With COVID-19 we are living through history. We do not yet know, and cannot realistically predict, how this chapter in human history will end. Science and society are facing challenges unprecedented in recent times.
Battles are being fought in intensive care units where a variety of medications are being tried along with supportive care to rescue COVID-19 victims. Investigations are underway to determine what makes some people more susceptible to COVID-19’s deadly effects than others. Medical scientists in laboratories are searching for a safe and effective vaccine. Epidemiologists and virologists, once they have the opportunity to delve deeper into the origin of this particular zoonotic disease—the latest to leap from animals to humans—will be looking for ways to decrease the risk of the next one. It is not evolutionary beliefs but observational operational science that will supply the answers to dig us out of this nightmare and to come up with workable ways to address the next ugly microbe to crossover and come our way.

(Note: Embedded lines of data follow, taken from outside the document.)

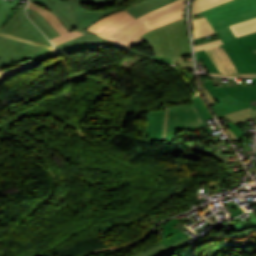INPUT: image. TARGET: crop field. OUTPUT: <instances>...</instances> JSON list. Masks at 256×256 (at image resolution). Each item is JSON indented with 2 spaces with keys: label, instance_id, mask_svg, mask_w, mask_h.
Returning a JSON list of instances; mask_svg holds the SVG:
<instances>
[{
  "label": "crop field",
  "instance_id": "obj_1",
  "mask_svg": "<svg viewBox=\"0 0 256 256\" xmlns=\"http://www.w3.org/2000/svg\"><path fill=\"white\" fill-rule=\"evenodd\" d=\"M26 4L27 1L0 33V67L56 51L26 16Z\"/></svg>",
  "mask_w": 256,
  "mask_h": 256
},
{
  "label": "crop field",
  "instance_id": "obj_2",
  "mask_svg": "<svg viewBox=\"0 0 256 256\" xmlns=\"http://www.w3.org/2000/svg\"><path fill=\"white\" fill-rule=\"evenodd\" d=\"M56 15L70 31L77 29L89 33L85 29L107 15L123 10L117 8L104 11H88L81 7V3L104 5L114 0H32ZM67 4V6H65ZM66 28V29H67Z\"/></svg>",
  "mask_w": 256,
  "mask_h": 256
},
{
  "label": "crop field",
  "instance_id": "obj_3",
  "mask_svg": "<svg viewBox=\"0 0 256 256\" xmlns=\"http://www.w3.org/2000/svg\"><path fill=\"white\" fill-rule=\"evenodd\" d=\"M152 48L154 55L173 58L191 53L184 18L140 36Z\"/></svg>",
  "mask_w": 256,
  "mask_h": 256
},
{
  "label": "crop field",
  "instance_id": "obj_4",
  "mask_svg": "<svg viewBox=\"0 0 256 256\" xmlns=\"http://www.w3.org/2000/svg\"><path fill=\"white\" fill-rule=\"evenodd\" d=\"M202 13L225 44L236 40L229 25L256 18V0H240L219 8L215 6Z\"/></svg>",
  "mask_w": 256,
  "mask_h": 256
},
{
  "label": "crop field",
  "instance_id": "obj_5",
  "mask_svg": "<svg viewBox=\"0 0 256 256\" xmlns=\"http://www.w3.org/2000/svg\"><path fill=\"white\" fill-rule=\"evenodd\" d=\"M232 59L238 73L256 72V33L238 37V40L222 45Z\"/></svg>",
  "mask_w": 256,
  "mask_h": 256
},
{
  "label": "crop field",
  "instance_id": "obj_6",
  "mask_svg": "<svg viewBox=\"0 0 256 256\" xmlns=\"http://www.w3.org/2000/svg\"><path fill=\"white\" fill-rule=\"evenodd\" d=\"M205 124L194 104L169 108L166 140H176L177 130H196Z\"/></svg>",
  "mask_w": 256,
  "mask_h": 256
},
{
  "label": "crop field",
  "instance_id": "obj_7",
  "mask_svg": "<svg viewBox=\"0 0 256 256\" xmlns=\"http://www.w3.org/2000/svg\"><path fill=\"white\" fill-rule=\"evenodd\" d=\"M185 0H177L142 17L149 21V26L154 29L184 17L183 5Z\"/></svg>",
  "mask_w": 256,
  "mask_h": 256
},
{
  "label": "crop field",
  "instance_id": "obj_8",
  "mask_svg": "<svg viewBox=\"0 0 256 256\" xmlns=\"http://www.w3.org/2000/svg\"><path fill=\"white\" fill-rule=\"evenodd\" d=\"M133 19L135 18L123 10L101 19L90 26L87 30L106 39Z\"/></svg>",
  "mask_w": 256,
  "mask_h": 256
},
{
  "label": "crop field",
  "instance_id": "obj_9",
  "mask_svg": "<svg viewBox=\"0 0 256 256\" xmlns=\"http://www.w3.org/2000/svg\"><path fill=\"white\" fill-rule=\"evenodd\" d=\"M252 79L255 86L214 88L211 81L204 82L203 84L216 100L230 94L240 101L251 102L256 100V77Z\"/></svg>",
  "mask_w": 256,
  "mask_h": 256
},
{
  "label": "crop field",
  "instance_id": "obj_10",
  "mask_svg": "<svg viewBox=\"0 0 256 256\" xmlns=\"http://www.w3.org/2000/svg\"><path fill=\"white\" fill-rule=\"evenodd\" d=\"M147 22L142 17H139L128 25L117 31L115 34L110 36L107 40H110L122 47L129 44L131 41L139 37L140 35L148 32L151 28L147 25Z\"/></svg>",
  "mask_w": 256,
  "mask_h": 256
},
{
  "label": "crop field",
  "instance_id": "obj_11",
  "mask_svg": "<svg viewBox=\"0 0 256 256\" xmlns=\"http://www.w3.org/2000/svg\"><path fill=\"white\" fill-rule=\"evenodd\" d=\"M207 53L210 55L221 74H215L220 76H234V77H249L256 76V73L250 74H238L231 59L225 53L221 45L207 49ZM212 74V73H210Z\"/></svg>",
  "mask_w": 256,
  "mask_h": 256
},
{
  "label": "crop field",
  "instance_id": "obj_12",
  "mask_svg": "<svg viewBox=\"0 0 256 256\" xmlns=\"http://www.w3.org/2000/svg\"><path fill=\"white\" fill-rule=\"evenodd\" d=\"M103 45H115L114 43L107 41L99 36L92 33L85 34L76 39L66 41L56 48L60 51L76 50L90 47H98Z\"/></svg>",
  "mask_w": 256,
  "mask_h": 256
},
{
  "label": "crop field",
  "instance_id": "obj_13",
  "mask_svg": "<svg viewBox=\"0 0 256 256\" xmlns=\"http://www.w3.org/2000/svg\"><path fill=\"white\" fill-rule=\"evenodd\" d=\"M165 111L149 112L146 139L162 141Z\"/></svg>",
  "mask_w": 256,
  "mask_h": 256
},
{
  "label": "crop field",
  "instance_id": "obj_14",
  "mask_svg": "<svg viewBox=\"0 0 256 256\" xmlns=\"http://www.w3.org/2000/svg\"><path fill=\"white\" fill-rule=\"evenodd\" d=\"M217 102L219 104L211 106L217 116L249 107H252L253 110L256 109V107L250 106V103H242L230 95L217 100Z\"/></svg>",
  "mask_w": 256,
  "mask_h": 256
},
{
  "label": "crop field",
  "instance_id": "obj_15",
  "mask_svg": "<svg viewBox=\"0 0 256 256\" xmlns=\"http://www.w3.org/2000/svg\"><path fill=\"white\" fill-rule=\"evenodd\" d=\"M172 1L175 0H146L144 2H141L135 6H131L126 9L132 16L135 18L141 16L142 14L155 10L159 7H162Z\"/></svg>",
  "mask_w": 256,
  "mask_h": 256
},
{
  "label": "crop field",
  "instance_id": "obj_16",
  "mask_svg": "<svg viewBox=\"0 0 256 256\" xmlns=\"http://www.w3.org/2000/svg\"><path fill=\"white\" fill-rule=\"evenodd\" d=\"M27 14L30 19L48 36L49 39L60 36L39 13L27 8Z\"/></svg>",
  "mask_w": 256,
  "mask_h": 256
},
{
  "label": "crop field",
  "instance_id": "obj_17",
  "mask_svg": "<svg viewBox=\"0 0 256 256\" xmlns=\"http://www.w3.org/2000/svg\"><path fill=\"white\" fill-rule=\"evenodd\" d=\"M28 8L38 11L44 16V18L57 30L61 35L68 32L66 27L63 26L62 22L54 16L50 11L30 1Z\"/></svg>",
  "mask_w": 256,
  "mask_h": 256
},
{
  "label": "crop field",
  "instance_id": "obj_18",
  "mask_svg": "<svg viewBox=\"0 0 256 256\" xmlns=\"http://www.w3.org/2000/svg\"><path fill=\"white\" fill-rule=\"evenodd\" d=\"M189 240H191V239L187 237V238H185L167 248H165L162 244L157 245L151 249H148V250H146L138 255H134V256H169V255L175 253V251L173 249L175 246L185 243Z\"/></svg>",
  "mask_w": 256,
  "mask_h": 256
},
{
  "label": "crop field",
  "instance_id": "obj_19",
  "mask_svg": "<svg viewBox=\"0 0 256 256\" xmlns=\"http://www.w3.org/2000/svg\"><path fill=\"white\" fill-rule=\"evenodd\" d=\"M223 116L227 117L229 120H231L235 124H239L241 122L256 119V111H253L252 108H249V109L229 113L226 115L218 116L217 118L223 117Z\"/></svg>",
  "mask_w": 256,
  "mask_h": 256
},
{
  "label": "crop field",
  "instance_id": "obj_20",
  "mask_svg": "<svg viewBox=\"0 0 256 256\" xmlns=\"http://www.w3.org/2000/svg\"><path fill=\"white\" fill-rule=\"evenodd\" d=\"M177 222H179L178 219L173 218L165 224L163 244H166V243L184 235L183 232H181L180 230L177 229V226H176Z\"/></svg>",
  "mask_w": 256,
  "mask_h": 256
},
{
  "label": "crop field",
  "instance_id": "obj_21",
  "mask_svg": "<svg viewBox=\"0 0 256 256\" xmlns=\"http://www.w3.org/2000/svg\"><path fill=\"white\" fill-rule=\"evenodd\" d=\"M236 37L256 32V19L231 25Z\"/></svg>",
  "mask_w": 256,
  "mask_h": 256
},
{
  "label": "crop field",
  "instance_id": "obj_22",
  "mask_svg": "<svg viewBox=\"0 0 256 256\" xmlns=\"http://www.w3.org/2000/svg\"><path fill=\"white\" fill-rule=\"evenodd\" d=\"M195 38L214 34V30L210 26L206 17L194 20Z\"/></svg>",
  "mask_w": 256,
  "mask_h": 256
},
{
  "label": "crop field",
  "instance_id": "obj_23",
  "mask_svg": "<svg viewBox=\"0 0 256 256\" xmlns=\"http://www.w3.org/2000/svg\"><path fill=\"white\" fill-rule=\"evenodd\" d=\"M38 62L35 60L33 62H29V63H25V64H21L18 66H14L8 69H4L0 71V83L3 82L2 80L5 78H8L12 75H15L19 72H22L26 69H30V68H34L36 66H38Z\"/></svg>",
  "mask_w": 256,
  "mask_h": 256
},
{
  "label": "crop field",
  "instance_id": "obj_24",
  "mask_svg": "<svg viewBox=\"0 0 256 256\" xmlns=\"http://www.w3.org/2000/svg\"><path fill=\"white\" fill-rule=\"evenodd\" d=\"M197 62L203 61L206 67L209 69L210 72L219 73L218 69L216 68L215 64L206 53L205 50L195 52Z\"/></svg>",
  "mask_w": 256,
  "mask_h": 256
},
{
  "label": "crop field",
  "instance_id": "obj_25",
  "mask_svg": "<svg viewBox=\"0 0 256 256\" xmlns=\"http://www.w3.org/2000/svg\"><path fill=\"white\" fill-rule=\"evenodd\" d=\"M230 0H194V13Z\"/></svg>",
  "mask_w": 256,
  "mask_h": 256
},
{
  "label": "crop field",
  "instance_id": "obj_26",
  "mask_svg": "<svg viewBox=\"0 0 256 256\" xmlns=\"http://www.w3.org/2000/svg\"><path fill=\"white\" fill-rule=\"evenodd\" d=\"M19 2V0H12L10 3L7 1L0 0V25L6 19L10 11ZM0 27V31H1Z\"/></svg>",
  "mask_w": 256,
  "mask_h": 256
},
{
  "label": "crop field",
  "instance_id": "obj_27",
  "mask_svg": "<svg viewBox=\"0 0 256 256\" xmlns=\"http://www.w3.org/2000/svg\"><path fill=\"white\" fill-rule=\"evenodd\" d=\"M154 58L161 59V60L167 61V62L172 63V64L179 65V66L187 68V69L194 70L193 62H186L185 55L180 56V57H176V58H173V59H165V58H159V57H154Z\"/></svg>",
  "mask_w": 256,
  "mask_h": 256
},
{
  "label": "crop field",
  "instance_id": "obj_28",
  "mask_svg": "<svg viewBox=\"0 0 256 256\" xmlns=\"http://www.w3.org/2000/svg\"><path fill=\"white\" fill-rule=\"evenodd\" d=\"M252 218L248 219V221L246 222L245 220L240 222V223H236L233 224V227L236 231H241V230H245L251 227L256 226V216L250 212L248 213Z\"/></svg>",
  "mask_w": 256,
  "mask_h": 256
},
{
  "label": "crop field",
  "instance_id": "obj_29",
  "mask_svg": "<svg viewBox=\"0 0 256 256\" xmlns=\"http://www.w3.org/2000/svg\"><path fill=\"white\" fill-rule=\"evenodd\" d=\"M194 104L196 105L198 111L200 112L203 120H209L212 119L210 113L208 112L206 106L204 105L203 101L198 98V96H195L193 99Z\"/></svg>",
  "mask_w": 256,
  "mask_h": 256
},
{
  "label": "crop field",
  "instance_id": "obj_30",
  "mask_svg": "<svg viewBox=\"0 0 256 256\" xmlns=\"http://www.w3.org/2000/svg\"><path fill=\"white\" fill-rule=\"evenodd\" d=\"M82 34H84V33L75 30V31H73V32H71V33H67V34H65V35H63V36H60V37H58V38L51 39L50 41H51L54 45H57V44H60V43H62V42H64V41H66V40L76 38V37H78V36H80V35H82Z\"/></svg>",
  "mask_w": 256,
  "mask_h": 256
},
{
  "label": "crop field",
  "instance_id": "obj_31",
  "mask_svg": "<svg viewBox=\"0 0 256 256\" xmlns=\"http://www.w3.org/2000/svg\"><path fill=\"white\" fill-rule=\"evenodd\" d=\"M219 44H222L220 39L212 41V42H209V43H205V44H201V45H196V46H194V49H195V51H198V50H202V49H207V48L215 47V46H217Z\"/></svg>",
  "mask_w": 256,
  "mask_h": 256
},
{
  "label": "crop field",
  "instance_id": "obj_32",
  "mask_svg": "<svg viewBox=\"0 0 256 256\" xmlns=\"http://www.w3.org/2000/svg\"><path fill=\"white\" fill-rule=\"evenodd\" d=\"M230 130L237 136L238 139L244 138L240 133H243L235 124L232 122L226 123Z\"/></svg>",
  "mask_w": 256,
  "mask_h": 256
},
{
  "label": "crop field",
  "instance_id": "obj_33",
  "mask_svg": "<svg viewBox=\"0 0 256 256\" xmlns=\"http://www.w3.org/2000/svg\"><path fill=\"white\" fill-rule=\"evenodd\" d=\"M226 208L231 212L230 217L244 213L235 203Z\"/></svg>",
  "mask_w": 256,
  "mask_h": 256
},
{
  "label": "crop field",
  "instance_id": "obj_34",
  "mask_svg": "<svg viewBox=\"0 0 256 256\" xmlns=\"http://www.w3.org/2000/svg\"><path fill=\"white\" fill-rule=\"evenodd\" d=\"M255 231H256V229H255V230H252V231H250V232L238 233V234L230 235V236H227V237L243 239V238H245V237L251 235V234L254 233ZM227 237H224V238H221V239L223 240V239H225V238H227Z\"/></svg>",
  "mask_w": 256,
  "mask_h": 256
},
{
  "label": "crop field",
  "instance_id": "obj_35",
  "mask_svg": "<svg viewBox=\"0 0 256 256\" xmlns=\"http://www.w3.org/2000/svg\"><path fill=\"white\" fill-rule=\"evenodd\" d=\"M199 75V74H198ZM199 79H200V77H199ZM200 84H201V86H202V88H203V91H204V93H205V95H206V98L208 99V102L210 103V105H213V104H217V102L215 101V99L208 93V91L205 89V87L202 85V81H201V79H200Z\"/></svg>",
  "mask_w": 256,
  "mask_h": 256
},
{
  "label": "crop field",
  "instance_id": "obj_36",
  "mask_svg": "<svg viewBox=\"0 0 256 256\" xmlns=\"http://www.w3.org/2000/svg\"><path fill=\"white\" fill-rule=\"evenodd\" d=\"M223 126H224L226 132L228 133V135H229L231 141L238 140V139L235 137V135L228 129V127H227L225 124H223Z\"/></svg>",
  "mask_w": 256,
  "mask_h": 256
},
{
  "label": "crop field",
  "instance_id": "obj_37",
  "mask_svg": "<svg viewBox=\"0 0 256 256\" xmlns=\"http://www.w3.org/2000/svg\"><path fill=\"white\" fill-rule=\"evenodd\" d=\"M140 40H142L140 37L139 38H137L136 40H134L132 43H130L129 45H127L126 47H124V48H130L131 46H133L134 44H136L137 42H139Z\"/></svg>",
  "mask_w": 256,
  "mask_h": 256
},
{
  "label": "crop field",
  "instance_id": "obj_38",
  "mask_svg": "<svg viewBox=\"0 0 256 256\" xmlns=\"http://www.w3.org/2000/svg\"><path fill=\"white\" fill-rule=\"evenodd\" d=\"M167 114H168V108H166V120H167ZM166 120H165V129H164V137H163V141H164V139H165Z\"/></svg>",
  "mask_w": 256,
  "mask_h": 256
},
{
  "label": "crop field",
  "instance_id": "obj_39",
  "mask_svg": "<svg viewBox=\"0 0 256 256\" xmlns=\"http://www.w3.org/2000/svg\"><path fill=\"white\" fill-rule=\"evenodd\" d=\"M184 237H186V235H184V236H182V237H180V238H178V239H176V240H174V241H172V242H170V243H168V244H166L164 246L166 247V246H168V245H170V244H172V243H174V242H176V241H178V240H180V239H182Z\"/></svg>",
  "mask_w": 256,
  "mask_h": 256
},
{
  "label": "crop field",
  "instance_id": "obj_40",
  "mask_svg": "<svg viewBox=\"0 0 256 256\" xmlns=\"http://www.w3.org/2000/svg\"><path fill=\"white\" fill-rule=\"evenodd\" d=\"M142 43H144V41H143V40H142V41H140L139 43H137L136 45H134L133 47H131V48H130V50H131V49H133L134 47H136V46H138V45L142 44Z\"/></svg>",
  "mask_w": 256,
  "mask_h": 256
},
{
  "label": "crop field",
  "instance_id": "obj_41",
  "mask_svg": "<svg viewBox=\"0 0 256 256\" xmlns=\"http://www.w3.org/2000/svg\"><path fill=\"white\" fill-rule=\"evenodd\" d=\"M234 1H237V0H233V1H230V2H227V3H224V4H221V5H218V7H219V6H222V5H226V4L232 3V2H234Z\"/></svg>",
  "mask_w": 256,
  "mask_h": 256
},
{
  "label": "crop field",
  "instance_id": "obj_42",
  "mask_svg": "<svg viewBox=\"0 0 256 256\" xmlns=\"http://www.w3.org/2000/svg\"><path fill=\"white\" fill-rule=\"evenodd\" d=\"M177 226H178V228H179V227H181V226H183V225H182L181 222H180V223L177 224Z\"/></svg>",
  "mask_w": 256,
  "mask_h": 256
},
{
  "label": "crop field",
  "instance_id": "obj_43",
  "mask_svg": "<svg viewBox=\"0 0 256 256\" xmlns=\"http://www.w3.org/2000/svg\"><path fill=\"white\" fill-rule=\"evenodd\" d=\"M254 52H256V50Z\"/></svg>",
  "mask_w": 256,
  "mask_h": 256
}]
</instances>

Meanwhile, support systems that keep people supplied with basic necessities are being stretched to their limits. Those confined to their homes must rely on help from their neighbors and those who remain at work supplying critical needs like food and fuel. Countless sermons will be preached—through livestream to far-flung listeners who cannot safely gather—drawing an analogy between the way an insidious virus can change to something deadly which, like sin, creeps unseen into our lives and destroys us. And people the world over are getting a painful lesson in the importance of scrupulously good hygiene and the common practices that quickly spread infection from person to person. “Social distancing” is the latest and perhaps the most important addition to our common vocabulary.
While we do not know how bad the situation will get, we should be thankful we live in a time when technology and worldwide communication systems can be brought to bear on these problems. And we should be exceedingly thankful for the selflessness of health professionals the world over who are remaining on the front lines, exposed to invisible dangers, with dwindling and imperfect personal protection equipment. We need to pray for God’s protection on them and for him to provide wisdom to all those who labor to bring us through this crisis.